Allgemeines zum 4. Buch der Psalmen
Das vierte Buch ist von dem dritten nicht so merklich unterschieden, wie es die drei ersten Bücher voneinander sind, und wie es besonders das dritte von den beiden ersten ist, indem das dritte prophetisch die Segnung ankündigt und einen Zustand der Dinge beschreibt, wo man das göttliche Einschreiten zur Einführung der vollen Segnung erwartet.
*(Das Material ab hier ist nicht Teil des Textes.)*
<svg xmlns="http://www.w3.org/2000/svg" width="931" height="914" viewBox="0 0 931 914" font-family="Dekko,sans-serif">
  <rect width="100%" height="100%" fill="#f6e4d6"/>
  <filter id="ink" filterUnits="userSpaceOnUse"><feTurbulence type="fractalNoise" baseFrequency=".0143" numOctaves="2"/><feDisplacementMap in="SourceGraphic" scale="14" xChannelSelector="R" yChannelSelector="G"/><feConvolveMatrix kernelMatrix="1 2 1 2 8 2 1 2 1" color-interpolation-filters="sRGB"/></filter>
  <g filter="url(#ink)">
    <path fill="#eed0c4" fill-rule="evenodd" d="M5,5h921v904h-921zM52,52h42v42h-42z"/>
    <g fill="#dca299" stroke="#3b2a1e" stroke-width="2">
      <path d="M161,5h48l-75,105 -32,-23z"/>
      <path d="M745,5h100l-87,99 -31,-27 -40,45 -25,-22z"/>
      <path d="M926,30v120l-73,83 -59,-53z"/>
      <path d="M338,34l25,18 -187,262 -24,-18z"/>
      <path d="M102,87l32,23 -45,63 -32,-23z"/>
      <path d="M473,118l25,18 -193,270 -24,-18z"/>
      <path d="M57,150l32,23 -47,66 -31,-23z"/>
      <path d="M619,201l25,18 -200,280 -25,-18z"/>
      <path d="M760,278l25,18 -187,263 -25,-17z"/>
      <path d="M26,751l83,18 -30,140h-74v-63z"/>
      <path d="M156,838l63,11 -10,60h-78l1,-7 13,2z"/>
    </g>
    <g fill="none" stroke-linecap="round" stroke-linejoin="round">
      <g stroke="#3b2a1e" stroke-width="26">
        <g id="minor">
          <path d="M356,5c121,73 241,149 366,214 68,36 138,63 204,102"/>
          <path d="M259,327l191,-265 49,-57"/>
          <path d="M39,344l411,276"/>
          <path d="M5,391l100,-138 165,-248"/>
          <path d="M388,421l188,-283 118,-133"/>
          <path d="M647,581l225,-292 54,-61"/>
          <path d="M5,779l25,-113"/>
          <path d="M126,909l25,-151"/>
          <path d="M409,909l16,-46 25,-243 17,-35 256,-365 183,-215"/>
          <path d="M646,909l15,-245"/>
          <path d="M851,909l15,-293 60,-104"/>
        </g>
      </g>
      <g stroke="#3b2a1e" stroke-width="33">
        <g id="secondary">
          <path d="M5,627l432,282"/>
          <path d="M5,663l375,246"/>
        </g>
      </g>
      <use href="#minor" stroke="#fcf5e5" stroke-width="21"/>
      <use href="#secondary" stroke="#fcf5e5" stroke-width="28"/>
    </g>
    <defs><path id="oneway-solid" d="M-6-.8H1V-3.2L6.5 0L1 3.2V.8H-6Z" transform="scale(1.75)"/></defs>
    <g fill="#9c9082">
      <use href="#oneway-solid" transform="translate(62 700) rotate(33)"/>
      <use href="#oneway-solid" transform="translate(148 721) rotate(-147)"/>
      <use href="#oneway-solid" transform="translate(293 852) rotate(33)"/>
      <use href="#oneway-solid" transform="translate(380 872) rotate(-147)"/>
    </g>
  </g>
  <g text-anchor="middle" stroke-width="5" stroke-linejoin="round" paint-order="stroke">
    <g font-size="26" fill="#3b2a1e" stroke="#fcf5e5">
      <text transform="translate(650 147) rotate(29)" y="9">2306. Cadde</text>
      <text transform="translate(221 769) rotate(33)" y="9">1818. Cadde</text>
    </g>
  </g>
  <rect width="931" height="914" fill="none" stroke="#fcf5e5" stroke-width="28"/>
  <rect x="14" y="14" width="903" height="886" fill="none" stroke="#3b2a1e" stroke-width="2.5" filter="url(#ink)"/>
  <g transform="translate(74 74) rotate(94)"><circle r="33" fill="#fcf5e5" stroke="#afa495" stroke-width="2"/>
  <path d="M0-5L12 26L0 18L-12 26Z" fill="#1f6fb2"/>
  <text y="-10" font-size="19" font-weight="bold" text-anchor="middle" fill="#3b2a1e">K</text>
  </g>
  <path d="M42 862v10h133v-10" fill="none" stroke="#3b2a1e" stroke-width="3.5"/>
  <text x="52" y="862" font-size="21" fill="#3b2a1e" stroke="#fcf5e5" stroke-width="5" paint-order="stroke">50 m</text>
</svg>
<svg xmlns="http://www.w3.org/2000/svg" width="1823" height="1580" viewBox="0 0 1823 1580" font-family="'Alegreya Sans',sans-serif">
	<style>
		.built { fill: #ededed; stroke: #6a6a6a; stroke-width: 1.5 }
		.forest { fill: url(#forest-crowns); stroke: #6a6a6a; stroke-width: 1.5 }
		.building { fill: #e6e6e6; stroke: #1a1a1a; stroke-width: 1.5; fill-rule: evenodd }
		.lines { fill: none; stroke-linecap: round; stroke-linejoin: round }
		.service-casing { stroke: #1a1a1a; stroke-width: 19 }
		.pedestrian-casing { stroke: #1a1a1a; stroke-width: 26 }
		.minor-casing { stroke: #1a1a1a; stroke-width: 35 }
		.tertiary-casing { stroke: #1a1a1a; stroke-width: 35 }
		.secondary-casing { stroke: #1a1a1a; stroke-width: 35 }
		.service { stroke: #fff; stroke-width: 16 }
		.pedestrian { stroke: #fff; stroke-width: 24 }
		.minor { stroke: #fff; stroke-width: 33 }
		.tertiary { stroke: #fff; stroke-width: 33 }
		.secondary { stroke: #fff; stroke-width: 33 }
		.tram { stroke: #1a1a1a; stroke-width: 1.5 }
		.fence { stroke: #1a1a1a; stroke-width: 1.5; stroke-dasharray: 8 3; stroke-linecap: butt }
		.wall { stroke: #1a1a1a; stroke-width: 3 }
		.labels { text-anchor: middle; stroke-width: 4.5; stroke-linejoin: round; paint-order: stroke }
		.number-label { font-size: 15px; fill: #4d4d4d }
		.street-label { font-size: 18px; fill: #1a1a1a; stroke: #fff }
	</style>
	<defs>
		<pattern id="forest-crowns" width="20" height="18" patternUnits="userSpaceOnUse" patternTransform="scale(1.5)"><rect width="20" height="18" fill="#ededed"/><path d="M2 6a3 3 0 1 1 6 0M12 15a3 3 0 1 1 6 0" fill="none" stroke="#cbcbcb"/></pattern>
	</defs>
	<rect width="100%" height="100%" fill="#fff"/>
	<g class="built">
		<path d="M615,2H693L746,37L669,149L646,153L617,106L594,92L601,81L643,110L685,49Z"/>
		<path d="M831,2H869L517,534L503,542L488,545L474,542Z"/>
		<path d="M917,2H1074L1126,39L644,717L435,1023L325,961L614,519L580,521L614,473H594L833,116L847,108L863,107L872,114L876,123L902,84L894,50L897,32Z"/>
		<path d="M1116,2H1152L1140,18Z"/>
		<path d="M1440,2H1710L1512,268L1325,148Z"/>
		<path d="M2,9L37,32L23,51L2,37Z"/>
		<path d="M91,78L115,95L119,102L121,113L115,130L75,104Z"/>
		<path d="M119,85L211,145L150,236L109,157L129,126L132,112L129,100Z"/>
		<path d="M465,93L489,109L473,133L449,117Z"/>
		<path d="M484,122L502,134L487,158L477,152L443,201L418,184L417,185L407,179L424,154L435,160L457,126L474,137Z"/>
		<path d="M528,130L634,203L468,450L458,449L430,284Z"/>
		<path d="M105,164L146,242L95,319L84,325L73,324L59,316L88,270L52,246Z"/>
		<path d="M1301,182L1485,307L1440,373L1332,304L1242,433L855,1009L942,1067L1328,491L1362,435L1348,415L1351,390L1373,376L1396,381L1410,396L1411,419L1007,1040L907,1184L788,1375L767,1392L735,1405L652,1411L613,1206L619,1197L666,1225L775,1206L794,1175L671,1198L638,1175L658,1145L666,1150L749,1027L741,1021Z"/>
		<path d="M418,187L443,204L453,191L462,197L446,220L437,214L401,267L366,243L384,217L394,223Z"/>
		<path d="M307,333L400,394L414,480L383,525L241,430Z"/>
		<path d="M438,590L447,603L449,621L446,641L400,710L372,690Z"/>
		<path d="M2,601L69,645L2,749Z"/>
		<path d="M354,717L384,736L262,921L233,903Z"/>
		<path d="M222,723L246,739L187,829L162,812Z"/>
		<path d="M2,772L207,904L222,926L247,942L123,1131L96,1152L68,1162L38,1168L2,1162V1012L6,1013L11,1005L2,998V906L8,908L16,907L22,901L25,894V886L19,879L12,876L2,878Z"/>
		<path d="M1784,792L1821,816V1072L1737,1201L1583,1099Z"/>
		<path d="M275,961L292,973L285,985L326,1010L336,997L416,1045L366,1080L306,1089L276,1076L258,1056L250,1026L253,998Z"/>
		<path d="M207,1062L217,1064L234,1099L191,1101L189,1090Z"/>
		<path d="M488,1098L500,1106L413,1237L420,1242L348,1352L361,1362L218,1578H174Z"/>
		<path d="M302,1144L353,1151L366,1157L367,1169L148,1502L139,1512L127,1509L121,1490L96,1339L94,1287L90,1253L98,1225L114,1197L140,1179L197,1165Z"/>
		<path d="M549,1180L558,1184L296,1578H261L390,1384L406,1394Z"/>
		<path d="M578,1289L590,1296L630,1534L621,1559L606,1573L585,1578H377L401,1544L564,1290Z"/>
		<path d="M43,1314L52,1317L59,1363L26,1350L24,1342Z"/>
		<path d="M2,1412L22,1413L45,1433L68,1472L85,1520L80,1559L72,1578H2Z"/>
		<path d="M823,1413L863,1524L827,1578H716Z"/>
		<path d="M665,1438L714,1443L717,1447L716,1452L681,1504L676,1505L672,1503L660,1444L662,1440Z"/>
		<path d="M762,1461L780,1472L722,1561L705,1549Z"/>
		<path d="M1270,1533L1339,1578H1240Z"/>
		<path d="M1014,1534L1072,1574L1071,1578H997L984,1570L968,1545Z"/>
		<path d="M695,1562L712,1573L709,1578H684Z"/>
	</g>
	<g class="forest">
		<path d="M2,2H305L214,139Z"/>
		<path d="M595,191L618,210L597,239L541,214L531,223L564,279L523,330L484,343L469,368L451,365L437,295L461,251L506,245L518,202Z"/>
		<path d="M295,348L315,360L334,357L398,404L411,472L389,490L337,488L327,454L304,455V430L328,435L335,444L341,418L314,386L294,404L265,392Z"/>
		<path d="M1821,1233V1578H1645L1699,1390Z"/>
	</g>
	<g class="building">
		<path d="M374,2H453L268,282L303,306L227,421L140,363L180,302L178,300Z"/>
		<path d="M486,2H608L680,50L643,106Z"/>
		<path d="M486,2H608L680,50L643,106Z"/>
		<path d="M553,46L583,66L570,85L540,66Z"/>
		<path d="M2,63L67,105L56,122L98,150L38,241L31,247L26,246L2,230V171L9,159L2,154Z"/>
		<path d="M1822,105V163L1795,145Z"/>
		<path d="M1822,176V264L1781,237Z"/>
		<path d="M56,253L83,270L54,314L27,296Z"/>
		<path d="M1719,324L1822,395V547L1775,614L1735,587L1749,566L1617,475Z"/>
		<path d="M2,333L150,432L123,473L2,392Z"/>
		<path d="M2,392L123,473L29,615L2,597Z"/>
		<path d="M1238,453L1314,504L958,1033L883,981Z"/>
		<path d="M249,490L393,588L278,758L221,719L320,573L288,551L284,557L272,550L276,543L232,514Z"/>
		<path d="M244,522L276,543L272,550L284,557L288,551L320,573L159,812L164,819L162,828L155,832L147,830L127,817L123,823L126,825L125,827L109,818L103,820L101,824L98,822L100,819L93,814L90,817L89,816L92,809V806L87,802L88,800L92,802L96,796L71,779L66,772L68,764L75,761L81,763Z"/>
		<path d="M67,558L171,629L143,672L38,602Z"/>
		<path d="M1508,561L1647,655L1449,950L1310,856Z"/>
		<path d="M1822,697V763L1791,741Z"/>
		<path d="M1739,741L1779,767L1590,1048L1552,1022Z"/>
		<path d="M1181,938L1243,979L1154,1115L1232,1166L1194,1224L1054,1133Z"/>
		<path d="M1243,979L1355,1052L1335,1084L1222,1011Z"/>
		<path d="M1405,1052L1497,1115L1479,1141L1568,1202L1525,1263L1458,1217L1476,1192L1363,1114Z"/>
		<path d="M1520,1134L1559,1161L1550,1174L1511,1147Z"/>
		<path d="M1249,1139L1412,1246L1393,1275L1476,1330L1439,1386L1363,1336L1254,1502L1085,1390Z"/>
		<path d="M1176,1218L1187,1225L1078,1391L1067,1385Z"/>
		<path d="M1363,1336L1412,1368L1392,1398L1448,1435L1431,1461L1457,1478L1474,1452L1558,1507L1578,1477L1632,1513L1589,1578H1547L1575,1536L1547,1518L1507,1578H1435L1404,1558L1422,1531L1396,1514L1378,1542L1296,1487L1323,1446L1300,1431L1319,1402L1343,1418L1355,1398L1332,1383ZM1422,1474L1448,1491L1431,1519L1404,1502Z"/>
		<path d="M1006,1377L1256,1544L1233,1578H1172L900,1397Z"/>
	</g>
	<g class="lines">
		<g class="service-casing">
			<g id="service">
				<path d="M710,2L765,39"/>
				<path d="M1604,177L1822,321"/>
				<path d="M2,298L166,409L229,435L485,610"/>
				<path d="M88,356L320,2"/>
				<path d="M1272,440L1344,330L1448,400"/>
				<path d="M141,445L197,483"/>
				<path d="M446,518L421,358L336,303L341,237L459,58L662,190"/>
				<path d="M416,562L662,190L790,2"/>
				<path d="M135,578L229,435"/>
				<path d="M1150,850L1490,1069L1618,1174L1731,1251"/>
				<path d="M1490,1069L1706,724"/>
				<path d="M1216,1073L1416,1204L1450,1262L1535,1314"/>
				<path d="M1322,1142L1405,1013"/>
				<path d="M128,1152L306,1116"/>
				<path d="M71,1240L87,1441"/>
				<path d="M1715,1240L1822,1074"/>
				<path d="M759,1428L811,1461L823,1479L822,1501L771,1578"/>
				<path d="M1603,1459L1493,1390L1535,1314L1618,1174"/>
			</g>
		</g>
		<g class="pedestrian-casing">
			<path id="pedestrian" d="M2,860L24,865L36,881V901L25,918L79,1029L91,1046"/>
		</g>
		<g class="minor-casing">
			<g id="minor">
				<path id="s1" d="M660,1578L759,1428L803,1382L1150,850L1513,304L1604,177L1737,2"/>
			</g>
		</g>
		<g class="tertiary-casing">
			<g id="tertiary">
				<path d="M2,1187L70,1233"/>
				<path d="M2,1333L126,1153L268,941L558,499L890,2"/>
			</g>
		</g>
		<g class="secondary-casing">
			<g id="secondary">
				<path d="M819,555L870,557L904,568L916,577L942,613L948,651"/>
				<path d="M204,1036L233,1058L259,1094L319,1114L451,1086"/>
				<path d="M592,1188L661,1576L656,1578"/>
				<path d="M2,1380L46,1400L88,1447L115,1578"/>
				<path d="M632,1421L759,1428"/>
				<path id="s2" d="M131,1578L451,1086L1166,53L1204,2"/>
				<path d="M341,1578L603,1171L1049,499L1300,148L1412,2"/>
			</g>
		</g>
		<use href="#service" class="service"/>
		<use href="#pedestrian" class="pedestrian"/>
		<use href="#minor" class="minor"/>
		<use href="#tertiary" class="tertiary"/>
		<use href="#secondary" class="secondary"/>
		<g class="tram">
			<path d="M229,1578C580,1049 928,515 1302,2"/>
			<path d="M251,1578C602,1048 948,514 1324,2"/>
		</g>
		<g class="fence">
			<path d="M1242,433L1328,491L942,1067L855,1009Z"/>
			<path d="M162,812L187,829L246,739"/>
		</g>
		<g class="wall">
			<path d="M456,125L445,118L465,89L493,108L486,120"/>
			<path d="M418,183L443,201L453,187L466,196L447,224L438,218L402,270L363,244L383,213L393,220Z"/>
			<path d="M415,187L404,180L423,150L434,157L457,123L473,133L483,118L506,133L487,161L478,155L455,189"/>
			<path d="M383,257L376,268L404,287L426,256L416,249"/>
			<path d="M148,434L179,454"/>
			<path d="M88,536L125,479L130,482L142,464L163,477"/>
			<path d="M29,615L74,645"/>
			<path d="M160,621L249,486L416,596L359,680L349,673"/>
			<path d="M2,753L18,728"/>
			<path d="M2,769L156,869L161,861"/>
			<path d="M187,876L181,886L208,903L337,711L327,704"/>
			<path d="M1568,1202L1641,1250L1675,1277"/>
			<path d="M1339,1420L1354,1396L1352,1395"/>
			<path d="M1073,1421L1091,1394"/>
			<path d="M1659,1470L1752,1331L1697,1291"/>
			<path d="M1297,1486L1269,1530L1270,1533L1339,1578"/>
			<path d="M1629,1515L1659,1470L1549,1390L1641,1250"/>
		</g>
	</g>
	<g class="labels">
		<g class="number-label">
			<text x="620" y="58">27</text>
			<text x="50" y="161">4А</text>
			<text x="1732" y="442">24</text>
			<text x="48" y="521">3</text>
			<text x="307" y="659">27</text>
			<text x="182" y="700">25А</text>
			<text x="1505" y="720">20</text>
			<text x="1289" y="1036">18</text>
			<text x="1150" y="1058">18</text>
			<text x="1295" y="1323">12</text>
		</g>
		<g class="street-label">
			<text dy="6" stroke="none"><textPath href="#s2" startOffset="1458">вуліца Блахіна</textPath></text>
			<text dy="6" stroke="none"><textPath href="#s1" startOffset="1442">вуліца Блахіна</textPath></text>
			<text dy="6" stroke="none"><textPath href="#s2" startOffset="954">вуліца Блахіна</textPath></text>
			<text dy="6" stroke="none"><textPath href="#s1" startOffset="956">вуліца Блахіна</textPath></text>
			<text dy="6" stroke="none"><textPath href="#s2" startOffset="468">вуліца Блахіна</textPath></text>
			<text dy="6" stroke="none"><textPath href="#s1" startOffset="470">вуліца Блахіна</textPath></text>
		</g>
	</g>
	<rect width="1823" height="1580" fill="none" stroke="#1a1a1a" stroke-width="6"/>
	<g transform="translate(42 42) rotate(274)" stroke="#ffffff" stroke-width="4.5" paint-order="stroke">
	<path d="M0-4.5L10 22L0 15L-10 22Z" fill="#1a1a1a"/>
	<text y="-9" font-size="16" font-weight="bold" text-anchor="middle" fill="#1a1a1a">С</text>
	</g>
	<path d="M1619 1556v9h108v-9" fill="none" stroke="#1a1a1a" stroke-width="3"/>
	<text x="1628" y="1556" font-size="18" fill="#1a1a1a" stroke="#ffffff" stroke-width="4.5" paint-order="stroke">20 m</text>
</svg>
Das erste Buch der Psalmen hat uns die Stellung des jüdischen Überrestes in ihren Grundzügen in Verbindung mit der Geschichte Christi gezeigt, das zweite Buch betrachtet die Juden als fern von Jerusalem; das dritte sieht Israel als Volk in sein Land zurückgebracht, jedoch noch nicht in die volle Segnung von Seiten Jehovas eingeführt; das vierte Buch vervollständigt dies, wie ich schon sagte, indem es den Messias als gekommen betrachtet. Dies verbindet die Nation mit Christo und stellt gleichzeitig ihre Verbindung mit Jehova wieder her. Das vierte Buch beginnt also mit Israels Verbindung mit Jehova; der Glaube erwartet, dass Er zurückkehrt und sie in die endgültige Segnung einführt, damit die Huld Jehovas über ihnen sei. Der zweite Psalm des Buches (Ps 91) zeigt die Verbindung Christi als Mensch in dieser Welt mit dem Volke, der dritte, (Ps 92) feiert in prophetischer Weise das große Endergebnis aller Wege Gottes mit Israel, was dann in Psalm 93-100 näher ausgeführt wird. Dann folgen in Psalm 101 und Ps 102 tief ergreifende Einzelheiten in bezug auf Christum, während in den Lobgesängen von Psalm 103 und Psalm 104 wieder das Endziel der Wege Gottes im Blick auf Israel und die Erde behandelt wird. Endlich sehen wir in Psalm 105 und Psalm 106, mit welchen das vierte Buch schließt, Gottes Handlungen mit Israel von Anfang an, und im Gegensatz dazu Israels Wege und Handlungen Jehova gegenüber.
Behandelter Abschnitt Ps 90
Der erste Psalm dieses Buches, Psalm 90, stellt also das Volk, d. h. den gläubigen, frommen Teil desselben, auf den Boden des Glaubens an Jehova und gibt dem Sehnen nach Befreiung und Segnung durch Seine Hand Ausdruck. Zunächst erkennt der gläubige Israelit Jehova an als die Wohnung Israels von Geschlecht zu Geschlecht, als ihre Zuflucht und Heimat. Sodann war Er der ewige Gott, ehe die Welt war, und Er lässt den Menschen kommen und gehen in einem Augenblick, wie es Ihm gefällt; für Ihn gibt es keine Zeit. Israel war verzehrt worden durch seinen Grimm. Doch das war noch nicht alles; obwohl Seine Macht unumschränkt war, handelte Er doch nicht nach Willkür, sondern Seine Wege waren der Ausdruck einer wahren und heiligen sittlichen Regierung. Und so finden wir in unserem Psalm nicht nur ein unumwundenes Bekenntnis offenbarer Sünden und Fehltritte, sondern die Anerkennung der heiligen Regierung Gottes, die auch das verborgene Tun des Menschen vor das Licht Seines Angesichts stellt (denn so handelt Gott, Ihm sei Dank dafür, dass Er es tut!); ihre Tage schwanden dahin durch Seinen Grimm. Aber sie wünschen, dass der Stolz ihres Herzens dadurch gebrochen werde und sie ihrer Schwachheit und Sterblichkeit eingedenk sein mögen, damit alle Selbstzufriedenheit, die dem natürlichen Herzen so eigen ist, für immer abgetan sei und das Herz sich der Weisheit, der Furcht Gottes, zuwende. Dass der Mensch so an seinen wahren Platz gestellt und Gott Sein Platz eingeräumt wird, und zwar in Verbindung mit einem Glauben, wie derjenige Israels an Jehova, das ist reich an Unterweisung im Blick auf die moralische Stellung, die sich für den Überrest in den letzten Tagen geziemt; dem Grundsatz nach ist es stets wahr. So schaut also der Überrest nach Jehova aus, dass Er zurückkehre und sie befreie - der Glaube fragt: bis wann? - und dass Seinen Knechten Sein Tun erscheinen möge, wie auch die Prüfung von Ihm gekommen war; ja, dass die Huld Jehovas, ihres Gottes, über ihnen sein und das Werk ihrer Hände durch Ihn befestigt werden möge. Es ist wahrer Glaube infolge der Beziehung zu Gott, jedoch zu Gott als dem Höchsten in Seiner heiligen Regierung auf Erden; als solcher aber ist Er der Gott Israels.